Document text: Begin

A human operating a digital turntable. PHOTO: UNSPLASH
As copyright disputes continue to grow around AI-generated music, Sonilo, the world’s first professionally licensed video-to-music AI platform, has partnered with Shutterstock to train its models on licensed music catalogs.
The agreement gives Sonilo access to Shutterstock’s music library for AI model training. According to the companies, it is Shutterstock’s first partnership with a video-to-music AI platform and the timing is significant. AI music companies are facing growing pressure over how their systems are trained. Artists and record labels have increasingly challenged the use of copyrighted music in AI datasets, especially when licensing agreements or compensation structures are unclear.
That tension has created a divide across the industry. Some companies have continued building models around scraped or disputed data. Others are trying to position licensing as part of the product itself.
Sonilo falls into the second group. The company says its models are trained only on licensed material where artists and rights holders have agreed to participate and receive compensation. The Shutterstock partnership strengthens that position while giving Sonilo access to a larger pool of commercially cleared music.
The collaboration also points to a broader change happening inside generative AI. As AI tools move into commercial production, companies are being pushed to show not just what their models can generate, but also where their training data comes from.

Document text: End

# Your objective
Copy word for word the part of the article on Sonilo's Shutterstock deal starting at "The agreement gives" and ending at "structures are unclear.".

Dataset excerpts: Begin

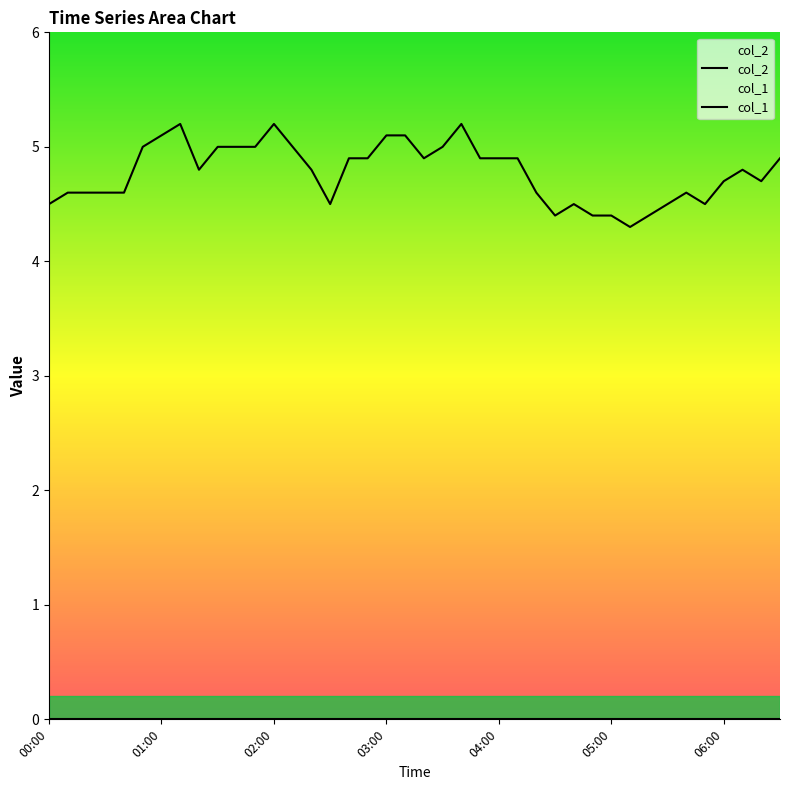

Rank the series at 02:00 from lowest to highest value.

col_1, col_2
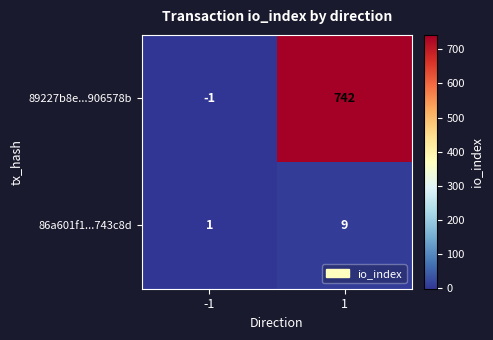

Which series has the largest total across all categories?

89227b8e...906578b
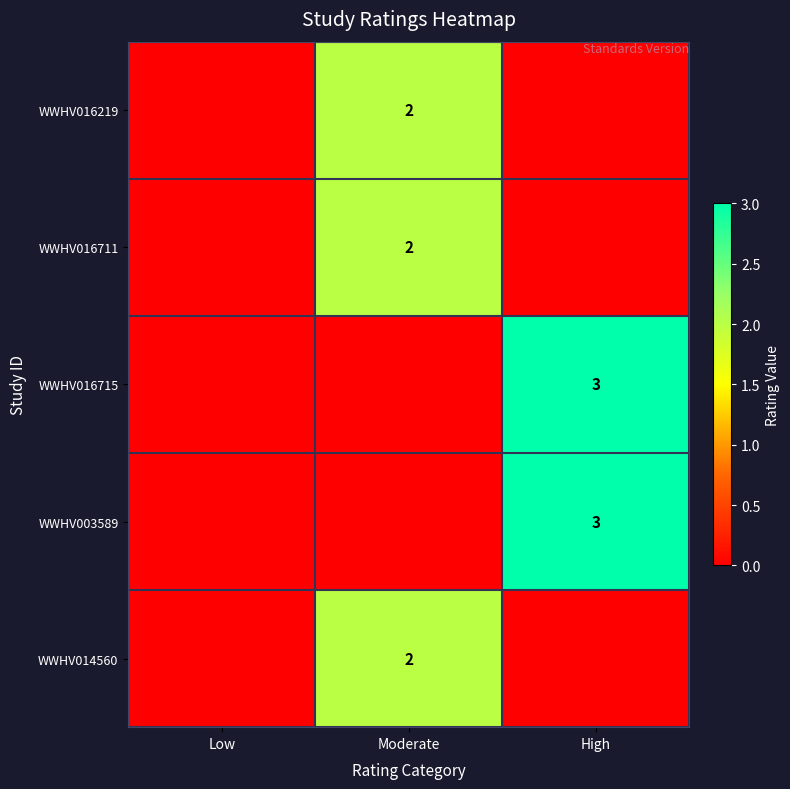

The value of WWHV016711 at Moderate is 3. True or false?

False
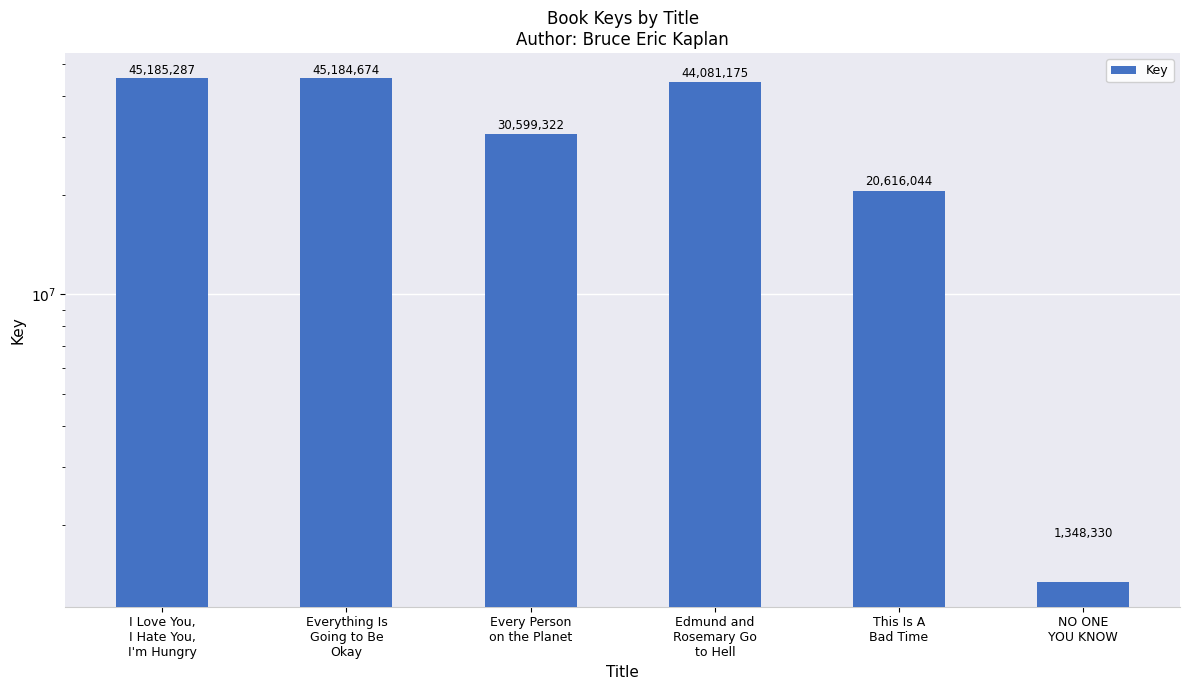

What is the value of the 4th bar from the left?

44081175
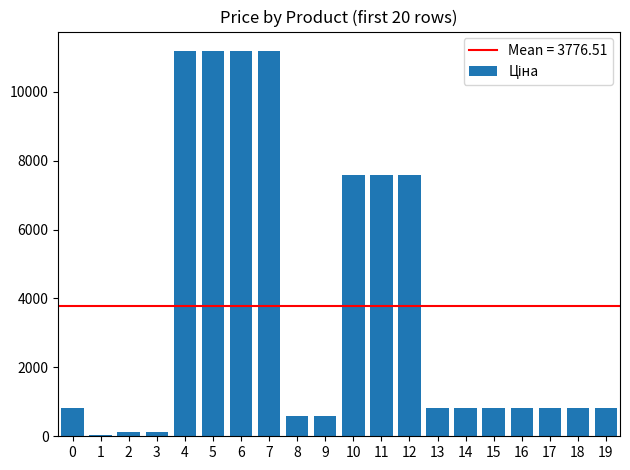

What is the ratio of the value at 10 to the value at 8?

12.9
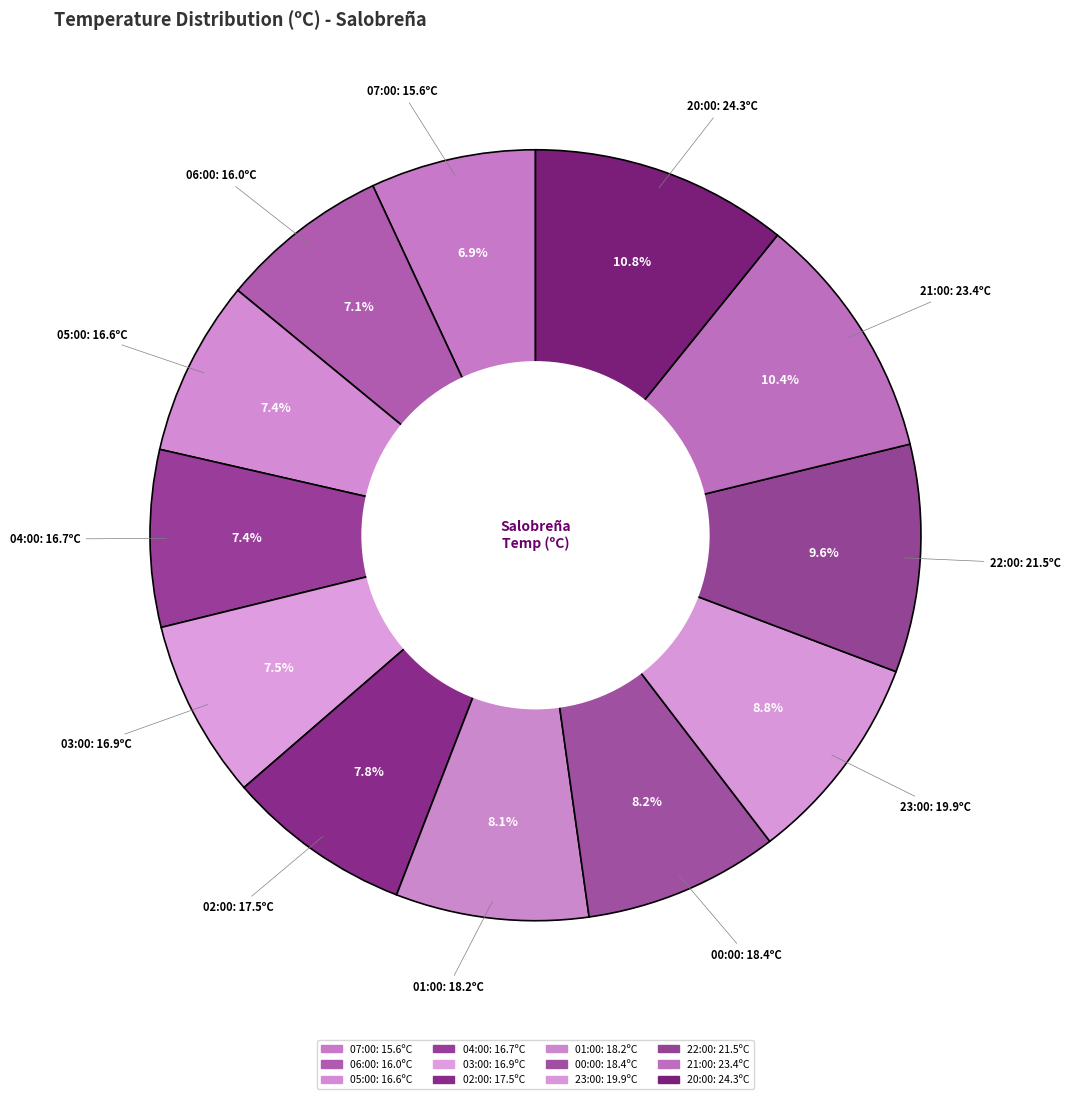

How many slices are in this pie chart?

12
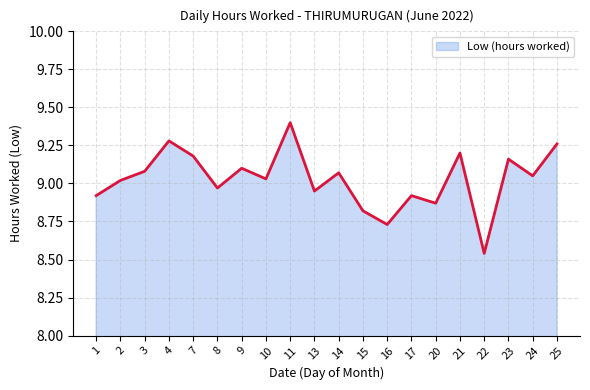

What is the greatest value displayed?

9.4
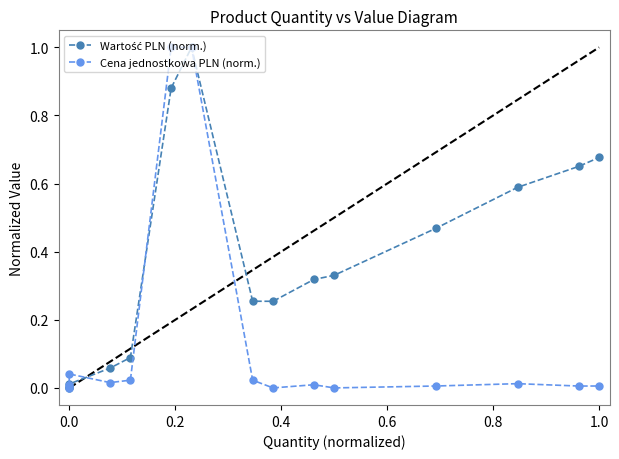

What are all the series names shown in the legend?

Wartość PLN (norm.), Cena jednostkowa PLN (norm.)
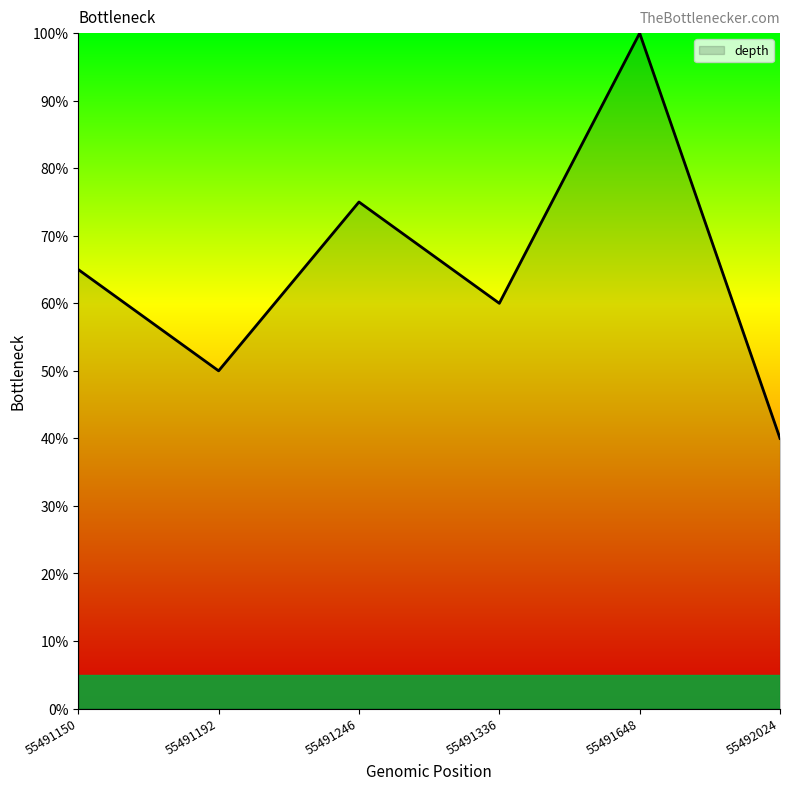

The chart shows a value of 106 at 55491150. True or false?

False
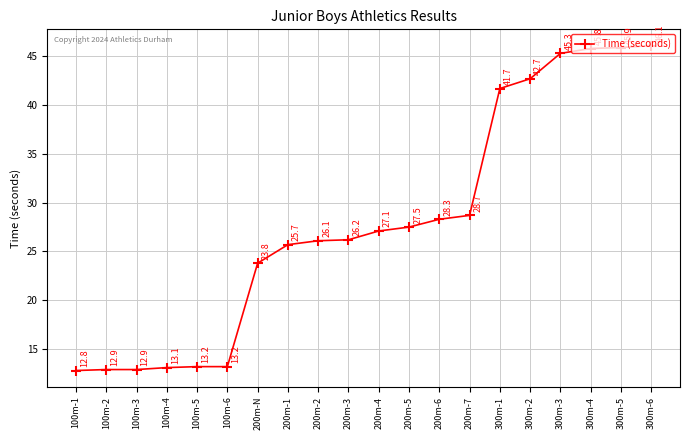

Is it true that the value at 200m-N is 23.8?

True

Dataset excerpts: End

# Answer
The agreement gives Sonilo access to Shutterstock’s music library for AI model training. According to the companies, it is Shutterstock’s first partnership with a video-to-music AI platform and the timing is significant. AI music companies are facing growing pressure over how their systems are trained. Artists and record labels have increasingly challenged the use of copyrighted music in AI datasets, especially when licensing agreements or compensation structures are unclear.